● **EXTRAIT PROPOSÉ**
* * * * * * *

Courrier International, 27.06.2018

Le chef
de l’armée birmane et 12 autres haut gradés responsables d’une “offensive
systématique et orchestrée” contre les musulmans rohingyas, doivent être
poursuivis pour crimes contre l’Humanité, a accusé mercredi Amnesty
international, qui demande la saisine de la Cour pénale internationale.
Des
réfugiés rohingyas, fuyant les violences en Birmanie, arrivent à Palongkhali,
près d’Ukhia, le 16 octobre 2017 au Bangladesh – AFP/Archives
“Le
déferlement de violence de la part des forces de sécurité (…) – meurtres, viols,
actes de torture, destruction par le feu et famine induite – n’est pas le fait
de quelques soldats ou unités livrés à eux-mêmes”, a estimé Matthew Wells,
d’Amnesty International.

* * * * * * *

● **DONNÉES FOURNIES**

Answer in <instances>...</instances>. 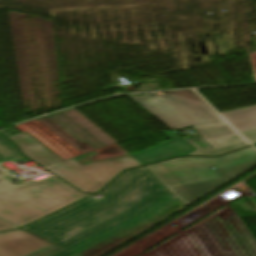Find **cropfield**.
<instances>
[{"label": "crop field", "instance_id": "obj_1", "mask_svg": "<svg viewBox=\"0 0 256 256\" xmlns=\"http://www.w3.org/2000/svg\"><path fill=\"white\" fill-rule=\"evenodd\" d=\"M101 195L96 200L93 197ZM95 196L24 229L57 247L35 256H77L156 215L176 197L144 166Z\"/></svg>", "mask_w": 256, "mask_h": 256}, {"label": "crop field", "instance_id": "obj_2", "mask_svg": "<svg viewBox=\"0 0 256 256\" xmlns=\"http://www.w3.org/2000/svg\"><path fill=\"white\" fill-rule=\"evenodd\" d=\"M85 197L52 176L18 186L0 177V218L22 227Z\"/></svg>", "mask_w": 256, "mask_h": 256}, {"label": "crop field", "instance_id": "obj_3", "mask_svg": "<svg viewBox=\"0 0 256 256\" xmlns=\"http://www.w3.org/2000/svg\"><path fill=\"white\" fill-rule=\"evenodd\" d=\"M23 154L82 192L95 193L127 168L142 165L131 155L83 166L62 160L28 133L9 137ZM17 145V146H18Z\"/></svg>", "mask_w": 256, "mask_h": 256}, {"label": "crop field", "instance_id": "obj_4", "mask_svg": "<svg viewBox=\"0 0 256 256\" xmlns=\"http://www.w3.org/2000/svg\"><path fill=\"white\" fill-rule=\"evenodd\" d=\"M137 103L151 112L172 130L193 126L202 127L226 123L206 103L173 94L145 96L130 95Z\"/></svg>", "mask_w": 256, "mask_h": 256}, {"label": "crop field", "instance_id": "obj_5", "mask_svg": "<svg viewBox=\"0 0 256 256\" xmlns=\"http://www.w3.org/2000/svg\"><path fill=\"white\" fill-rule=\"evenodd\" d=\"M256 166V159L235 164L155 175L186 206Z\"/></svg>", "mask_w": 256, "mask_h": 256}, {"label": "crop field", "instance_id": "obj_6", "mask_svg": "<svg viewBox=\"0 0 256 256\" xmlns=\"http://www.w3.org/2000/svg\"><path fill=\"white\" fill-rule=\"evenodd\" d=\"M256 158L253 147L238 150L218 158L184 157L150 166H146L153 174L205 168Z\"/></svg>", "mask_w": 256, "mask_h": 256}, {"label": "crop field", "instance_id": "obj_7", "mask_svg": "<svg viewBox=\"0 0 256 256\" xmlns=\"http://www.w3.org/2000/svg\"><path fill=\"white\" fill-rule=\"evenodd\" d=\"M53 245L21 230L0 233V256H29Z\"/></svg>", "mask_w": 256, "mask_h": 256}, {"label": "crop field", "instance_id": "obj_8", "mask_svg": "<svg viewBox=\"0 0 256 256\" xmlns=\"http://www.w3.org/2000/svg\"><path fill=\"white\" fill-rule=\"evenodd\" d=\"M182 207L184 206L176 199L167 207H165L162 211H160L156 216H154L151 220L137 227H134L128 231H125L85 252H82L78 254V256H101L102 254L108 252L109 250L113 249L119 244L125 242L131 237L149 228L150 226L154 225L155 223L159 222L160 220L164 219L165 217L169 216L170 214L174 213L175 211L179 210Z\"/></svg>", "mask_w": 256, "mask_h": 256}, {"label": "crop field", "instance_id": "obj_9", "mask_svg": "<svg viewBox=\"0 0 256 256\" xmlns=\"http://www.w3.org/2000/svg\"><path fill=\"white\" fill-rule=\"evenodd\" d=\"M164 135L170 138L172 142L132 154V156H134L141 163L147 164L172 156L187 155L195 150L183 138L173 131L165 132Z\"/></svg>", "mask_w": 256, "mask_h": 256}, {"label": "crop field", "instance_id": "obj_10", "mask_svg": "<svg viewBox=\"0 0 256 256\" xmlns=\"http://www.w3.org/2000/svg\"><path fill=\"white\" fill-rule=\"evenodd\" d=\"M239 132L256 128V105L221 113Z\"/></svg>", "mask_w": 256, "mask_h": 256}, {"label": "crop field", "instance_id": "obj_11", "mask_svg": "<svg viewBox=\"0 0 256 256\" xmlns=\"http://www.w3.org/2000/svg\"><path fill=\"white\" fill-rule=\"evenodd\" d=\"M5 160L26 161L28 159L19 153L14 144L0 134V163Z\"/></svg>", "mask_w": 256, "mask_h": 256}, {"label": "crop field", "instance_id": "obj_12", "mask_svg": "<svg viewBox=\"0 0 256 256\" xmlns=\"http://www.w3.org/2000/svg\"><path fill=\"white\" fill-rule=\"evenodd\" d=\"M196 131L205 139H212L221 136L235 134L236 132L228 125H219L208 128L196 129Z\"/></svg>", "mask_w": 256, "mask_h": 256}, {"label": "crop field", "instance_id": "obj_13", "mask_svg": "<svg viewBox=\"0 0 256 256\" xmlns=\"http://www.w3.org/2000/svg\"><path fill=\"white\" fill-rule=\"evenodd\" d=\"M186 141L196 149L189 155H206L202 151L213 148L201 136L187 139Z\"/></svg>", "mask_w": 256, "mask_h": 256}, {"label": "crop field", "instance_id": "obj_14", "mask_svg": "<svg viewBox=\"0 0 256 256\" xmlns=\"http://www.w3.org/2000/svg\"><path fill=\"white\" fill-rule=\"evenodd\" d=\"M243 140L244 139L242 137H240L238 134H235L231 136L208 140L207 142L215 148V147H219V146H223V145H227V144H231V143H235Z\"/></svg>", "mask_w": 256, "mask_h": 256}, {"label": "crop field", "instance_id": "obj_15", "mask_svg": "<svg viewBox=\"0 0 256 256\" xmlns=\"http://www.w3.org/2000/svg\"><path fill=\"white\" fill-rule=\"evenodd\" d=\"M246 145H248V142L244 141V142H240V143H236V144H232V145H228V146H224V147H220V148H216V149L207 150L204 152L208 156H215V155L223 154V153L244 147Z\"/></svg>", "mask_w": 256, "mask_h": 256}, {"label": "crop field", "instance_id": "obj_16", "mask_svg": "<svg viewBox=\"0 0 256 256\" xmlns=\"http://www.w3.org/2000/svg\"><path fill=\"white\" fill-rule=\"evenodd\" d=\"M169 93L178 94V95H182V96H186V97H190V98H194V99L203 101L192 90H188V91H174V92H169Z\"/></svg>", "mask_w": 256, "mask_h": 256}, {"label": "crop field", "instance_id": "obj_17", "mask_svg": "<svg viewBox=\"0 0 256 256\" xmlns=\"http://www.w3.org/2000/svg\"><path fill=\"white\" fill-rule=\"evenodd\" d=\"M12 228H17L16 226L0 219V231H4V230H8V229H12Z\"/></svg>", "mask_w": 256, "mask_h": 256}, {"label": "crop field", "instance_id": "obj_18", "mask_svg": "<svg viewBox=\"0 0 256 256\" xmlns=\"http://www.w3.org/2000/svg\"><path fill=\"white\" fill-rule=\"evenodd\" d=\"M241 135H243L248 140L256 139V130L255 131L246 132V133H242Z\"/></svg>", "mask_w": 256, "mask_h": 256}, {"label": "crop field", "instance_id": "obj_19", "mask_svg": "<svg viewBox=\"0 0 256 256\" xmlns=\"http://www.w3.org/2000/svg\"><path fill=\"white\" fill-rule=\"evenodd\" d=\"M250 142L254 143V142H256V140H252V141H250Z\"/></svg>", "mask_w": 256, "mask_h": 256}, {"label": "crop field", "instance_id": "obj_20", "mask_svg": "<svg viewBox=\"0 0 256 256\" xmlns=\"http://www.w3.org/2000/svg\"><path fill=\"white\" fill-rule=\"evenodd\" d=\"M255 147H256V145H255Z\"/></svg>", "mask_w": 256, "mask_h": 256}]
</instances>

* * * * * * *

● **TRAVAIL À FAIRE**
1. Relevez toutes les formes de violence que l'article sur les Rohingyas attribue aux forces de sécurité.
2. Dans l'article sur les Rohingyas, quelle juridiction Amnesty International demande-t-elle de saisir ?
3. Reprenez la rédaction de l'article sur les Rohingyas à la suite de sa dernière phrase.

● **CORRIGÉ**
1. Meurtres, viols, actes de torture, destruction par le feu, famine induite.

2. La Cour pénale internationale.

3.
“Une
foule d’éléments tendent à prouver que ces actes s’inscrivent dans le cadre
d’une offensive systématique et parfaitement orchestrée contre la population
rohingya”, a-t-il ajouté.
Entre
août et décembre 2017, plus de 700.000 Rohingyas ont fui une offensive de
l’armée birmane lancée en représailles d’attaques de postes-frontières par des
rebelles rohingyas. Ils ont trouvé refuge au Bangladesh où ils vivent depuis
dans d’immenses campements de fortune.
©
POOL/AFP/Archives. Le chef de l’armée birmane
Min Aung Hlaing, le 3 février
2018 dans la région
d’Ayeyarwaddy
L’étude,
fouillée, “montre que dans plusieurs villages”, “des hommes, des
femmes et des enfants” ont été “massacrés”. “Dans les
villages de l’État Rakhine, les forces de sécurité de Birmanie ont violé et
commis d’autres actes de violence sexuelle contre les femmes et les filles
rohingyas et ont brûlé des centaines de villages”, accuse l’ONG.
L’ONU
condamne elle aussi depuis des mois un “nettoyage ethnique” et
réclame la fin des opérations militaires, un accès sans entrave pour l’aide
humanitaire et le retour des Rohingyas dans leur région d’origine.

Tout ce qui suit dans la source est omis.